Document Type


Degree Name

Master of Arts (MA)




Faculty of Human and Social Sciences

First Advisor

Dr. Carrie Sanders

Advisor Role


Second Advisor

Dr. Erin Dej

Advisor Role



In Canada, over 235,000 people experience homelessness per year. The COVID-19 pandemic has increased the visibility of homelessness and the use of homeless encampments across Ontario. As visibility has increased, so too have community members’ expectations to manage homelessness or find a solution to minimize the visibility of homelessness. While there has been some scholarship about the police management of homelessness, far less is known about the role of bylaw enforcement. Yet, bylaw officers play a critical role in responding to homelessness due to their increasing responsibility for enforcing municipal bylaws and COVID-19 public health mandates, such as stay at home orders and social distancing requirements. This project addresses this gap in the literature by analyzing bylaw officers’ perceptions of their roles and responsibilities when responding to and managing homelessness in their communities.

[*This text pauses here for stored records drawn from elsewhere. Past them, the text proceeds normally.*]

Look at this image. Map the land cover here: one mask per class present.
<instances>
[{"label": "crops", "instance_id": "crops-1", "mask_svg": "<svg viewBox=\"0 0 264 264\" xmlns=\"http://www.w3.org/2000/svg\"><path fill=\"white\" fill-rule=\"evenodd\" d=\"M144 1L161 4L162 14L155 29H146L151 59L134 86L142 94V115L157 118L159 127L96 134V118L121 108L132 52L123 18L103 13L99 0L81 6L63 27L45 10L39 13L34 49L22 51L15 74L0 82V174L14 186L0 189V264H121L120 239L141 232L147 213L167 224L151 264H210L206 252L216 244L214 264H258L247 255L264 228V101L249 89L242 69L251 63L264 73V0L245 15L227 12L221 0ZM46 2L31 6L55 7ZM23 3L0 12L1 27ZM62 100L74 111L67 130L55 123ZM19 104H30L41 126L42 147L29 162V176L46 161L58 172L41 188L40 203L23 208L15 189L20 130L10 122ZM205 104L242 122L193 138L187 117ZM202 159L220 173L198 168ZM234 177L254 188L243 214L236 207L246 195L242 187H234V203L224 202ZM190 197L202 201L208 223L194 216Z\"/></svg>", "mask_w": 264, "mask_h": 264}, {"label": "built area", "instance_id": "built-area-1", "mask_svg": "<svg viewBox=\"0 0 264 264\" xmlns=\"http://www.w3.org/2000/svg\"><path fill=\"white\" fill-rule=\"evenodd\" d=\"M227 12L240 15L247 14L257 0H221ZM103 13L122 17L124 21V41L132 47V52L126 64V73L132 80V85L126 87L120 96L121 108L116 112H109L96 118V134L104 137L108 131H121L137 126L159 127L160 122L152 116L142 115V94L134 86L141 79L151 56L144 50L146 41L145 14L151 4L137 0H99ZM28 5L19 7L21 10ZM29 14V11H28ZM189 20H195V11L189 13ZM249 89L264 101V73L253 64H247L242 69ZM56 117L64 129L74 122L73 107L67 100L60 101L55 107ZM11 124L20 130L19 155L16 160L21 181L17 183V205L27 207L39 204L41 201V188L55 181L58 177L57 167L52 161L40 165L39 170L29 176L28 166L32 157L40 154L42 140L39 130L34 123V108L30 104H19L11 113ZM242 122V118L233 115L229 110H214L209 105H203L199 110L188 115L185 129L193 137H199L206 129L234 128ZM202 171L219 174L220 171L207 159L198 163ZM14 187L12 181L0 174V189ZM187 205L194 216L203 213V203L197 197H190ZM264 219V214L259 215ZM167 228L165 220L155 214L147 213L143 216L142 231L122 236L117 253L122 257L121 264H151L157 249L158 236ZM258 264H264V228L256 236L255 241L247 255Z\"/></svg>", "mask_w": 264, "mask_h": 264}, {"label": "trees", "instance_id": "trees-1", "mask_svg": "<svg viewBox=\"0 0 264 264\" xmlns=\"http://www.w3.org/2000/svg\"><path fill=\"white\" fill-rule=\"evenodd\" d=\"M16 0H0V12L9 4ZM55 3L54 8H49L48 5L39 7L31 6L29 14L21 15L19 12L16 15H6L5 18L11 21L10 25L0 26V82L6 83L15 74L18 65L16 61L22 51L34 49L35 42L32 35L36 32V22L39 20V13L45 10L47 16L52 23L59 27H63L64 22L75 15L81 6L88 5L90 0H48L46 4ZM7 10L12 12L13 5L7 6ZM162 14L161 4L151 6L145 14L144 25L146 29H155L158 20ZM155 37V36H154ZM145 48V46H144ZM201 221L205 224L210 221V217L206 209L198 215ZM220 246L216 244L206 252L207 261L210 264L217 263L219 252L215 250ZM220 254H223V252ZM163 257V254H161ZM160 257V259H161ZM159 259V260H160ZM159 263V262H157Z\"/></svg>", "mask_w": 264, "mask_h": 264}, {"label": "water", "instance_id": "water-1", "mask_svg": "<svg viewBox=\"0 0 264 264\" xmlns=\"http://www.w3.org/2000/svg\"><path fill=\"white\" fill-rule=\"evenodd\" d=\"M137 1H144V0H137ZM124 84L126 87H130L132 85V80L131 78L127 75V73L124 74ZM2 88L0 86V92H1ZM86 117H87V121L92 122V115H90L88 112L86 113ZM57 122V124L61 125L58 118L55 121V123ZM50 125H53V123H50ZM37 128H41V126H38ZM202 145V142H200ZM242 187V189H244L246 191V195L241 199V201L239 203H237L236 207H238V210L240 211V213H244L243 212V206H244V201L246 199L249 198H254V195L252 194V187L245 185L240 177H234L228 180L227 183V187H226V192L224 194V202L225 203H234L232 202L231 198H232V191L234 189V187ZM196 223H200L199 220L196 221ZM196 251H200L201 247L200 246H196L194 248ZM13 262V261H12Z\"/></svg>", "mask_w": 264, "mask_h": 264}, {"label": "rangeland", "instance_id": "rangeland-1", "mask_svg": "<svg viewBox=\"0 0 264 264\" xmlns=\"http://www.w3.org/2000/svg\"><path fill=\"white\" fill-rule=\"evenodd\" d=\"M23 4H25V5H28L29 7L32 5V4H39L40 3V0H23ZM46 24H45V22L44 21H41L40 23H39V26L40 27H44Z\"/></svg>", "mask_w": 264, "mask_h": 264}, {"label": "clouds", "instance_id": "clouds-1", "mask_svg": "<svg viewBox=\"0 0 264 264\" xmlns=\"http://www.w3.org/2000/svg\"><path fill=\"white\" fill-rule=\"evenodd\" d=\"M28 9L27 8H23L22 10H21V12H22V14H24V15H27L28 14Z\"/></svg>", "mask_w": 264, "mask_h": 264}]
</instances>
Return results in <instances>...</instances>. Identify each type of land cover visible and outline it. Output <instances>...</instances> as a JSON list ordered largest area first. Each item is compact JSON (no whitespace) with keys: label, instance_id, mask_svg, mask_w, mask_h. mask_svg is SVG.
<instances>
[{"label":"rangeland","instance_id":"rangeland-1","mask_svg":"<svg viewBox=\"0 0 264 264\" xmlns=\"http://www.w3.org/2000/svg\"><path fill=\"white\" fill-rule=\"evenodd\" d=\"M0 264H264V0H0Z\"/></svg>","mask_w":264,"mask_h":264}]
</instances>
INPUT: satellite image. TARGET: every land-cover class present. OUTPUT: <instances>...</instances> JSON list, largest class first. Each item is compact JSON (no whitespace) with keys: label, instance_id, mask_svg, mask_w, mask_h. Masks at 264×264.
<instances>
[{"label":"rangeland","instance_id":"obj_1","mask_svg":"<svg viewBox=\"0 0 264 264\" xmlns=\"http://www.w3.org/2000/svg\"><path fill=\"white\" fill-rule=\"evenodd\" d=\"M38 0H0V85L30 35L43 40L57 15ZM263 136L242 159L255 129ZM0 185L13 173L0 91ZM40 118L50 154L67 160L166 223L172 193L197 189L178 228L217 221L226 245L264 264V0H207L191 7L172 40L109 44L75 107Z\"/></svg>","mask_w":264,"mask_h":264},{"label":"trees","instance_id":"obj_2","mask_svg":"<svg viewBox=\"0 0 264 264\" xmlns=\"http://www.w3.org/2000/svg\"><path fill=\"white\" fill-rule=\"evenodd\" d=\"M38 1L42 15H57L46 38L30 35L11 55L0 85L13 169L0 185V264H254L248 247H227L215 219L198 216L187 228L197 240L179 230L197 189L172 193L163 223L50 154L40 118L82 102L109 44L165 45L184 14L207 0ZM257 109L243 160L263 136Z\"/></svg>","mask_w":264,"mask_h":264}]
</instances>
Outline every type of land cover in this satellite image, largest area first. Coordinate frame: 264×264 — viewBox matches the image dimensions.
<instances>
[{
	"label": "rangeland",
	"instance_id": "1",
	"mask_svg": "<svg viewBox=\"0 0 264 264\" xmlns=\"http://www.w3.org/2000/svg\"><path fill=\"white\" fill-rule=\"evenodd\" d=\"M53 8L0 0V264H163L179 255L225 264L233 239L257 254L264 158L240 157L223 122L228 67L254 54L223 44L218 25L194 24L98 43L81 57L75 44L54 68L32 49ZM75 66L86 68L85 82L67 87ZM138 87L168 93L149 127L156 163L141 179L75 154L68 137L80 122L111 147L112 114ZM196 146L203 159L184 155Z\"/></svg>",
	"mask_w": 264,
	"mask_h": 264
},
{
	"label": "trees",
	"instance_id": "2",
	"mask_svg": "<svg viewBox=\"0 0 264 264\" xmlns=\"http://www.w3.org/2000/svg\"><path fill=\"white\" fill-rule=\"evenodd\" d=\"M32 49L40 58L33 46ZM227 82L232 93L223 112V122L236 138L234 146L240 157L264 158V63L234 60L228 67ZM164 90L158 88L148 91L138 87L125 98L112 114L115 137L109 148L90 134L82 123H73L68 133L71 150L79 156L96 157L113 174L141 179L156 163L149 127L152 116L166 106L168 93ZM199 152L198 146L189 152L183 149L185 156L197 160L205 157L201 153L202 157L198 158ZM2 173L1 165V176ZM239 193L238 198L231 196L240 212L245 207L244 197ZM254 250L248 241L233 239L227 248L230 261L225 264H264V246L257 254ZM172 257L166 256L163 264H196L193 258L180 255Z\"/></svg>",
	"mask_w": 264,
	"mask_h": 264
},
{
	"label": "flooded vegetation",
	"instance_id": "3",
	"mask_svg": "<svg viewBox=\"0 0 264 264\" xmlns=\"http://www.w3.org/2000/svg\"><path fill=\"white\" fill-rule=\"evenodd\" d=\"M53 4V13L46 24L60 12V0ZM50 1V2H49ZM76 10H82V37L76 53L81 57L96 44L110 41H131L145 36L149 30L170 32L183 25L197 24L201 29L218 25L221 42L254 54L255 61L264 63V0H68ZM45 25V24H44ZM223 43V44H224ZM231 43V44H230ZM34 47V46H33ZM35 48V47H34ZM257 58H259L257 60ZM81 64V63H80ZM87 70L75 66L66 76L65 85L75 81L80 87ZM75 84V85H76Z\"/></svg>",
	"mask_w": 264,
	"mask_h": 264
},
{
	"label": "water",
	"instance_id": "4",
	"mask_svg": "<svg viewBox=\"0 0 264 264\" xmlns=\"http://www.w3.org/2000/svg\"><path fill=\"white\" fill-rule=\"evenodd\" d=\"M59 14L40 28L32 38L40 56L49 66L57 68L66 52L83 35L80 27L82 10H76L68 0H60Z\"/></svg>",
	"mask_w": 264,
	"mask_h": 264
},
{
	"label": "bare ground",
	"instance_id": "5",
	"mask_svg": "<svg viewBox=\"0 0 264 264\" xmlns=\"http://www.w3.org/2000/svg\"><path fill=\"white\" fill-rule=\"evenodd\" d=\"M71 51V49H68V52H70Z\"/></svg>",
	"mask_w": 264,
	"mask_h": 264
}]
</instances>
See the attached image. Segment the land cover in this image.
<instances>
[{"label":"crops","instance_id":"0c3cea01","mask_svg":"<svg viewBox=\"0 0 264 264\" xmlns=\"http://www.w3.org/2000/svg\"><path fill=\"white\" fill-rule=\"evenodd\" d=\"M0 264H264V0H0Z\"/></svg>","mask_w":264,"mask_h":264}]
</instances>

Drawing on 46 surveys and nine in-depth, semi-structured interviews with bylaw officers from across Ontario, I examine how they understand their role in managing homelessness, and how they address complaints about homelessness and homeless encampments. From this analysis, I argue that officers’ organizational mandates and responsibilities, which focus on the regulation of space, are loosely coupled to their roles on the frontline, which require the management and regulation of people. This loose coupling situates bylaw officers in a regulatory ‘grey zone’ where they are left to rely on their experiential knowledge and discretion when responding to homeless complaints. Further, I argue that bylaw officers’ primary goal is to invisibilize homelessness for prioritized community members, and accomplish this mandate by moving people along, often to isolated areas in the municipality. This displacement constitutes a form of pervasive penality, further harming people who are unhoused. I conclude with achievable recommendations for bylaw enforcement agencies and directions for future research.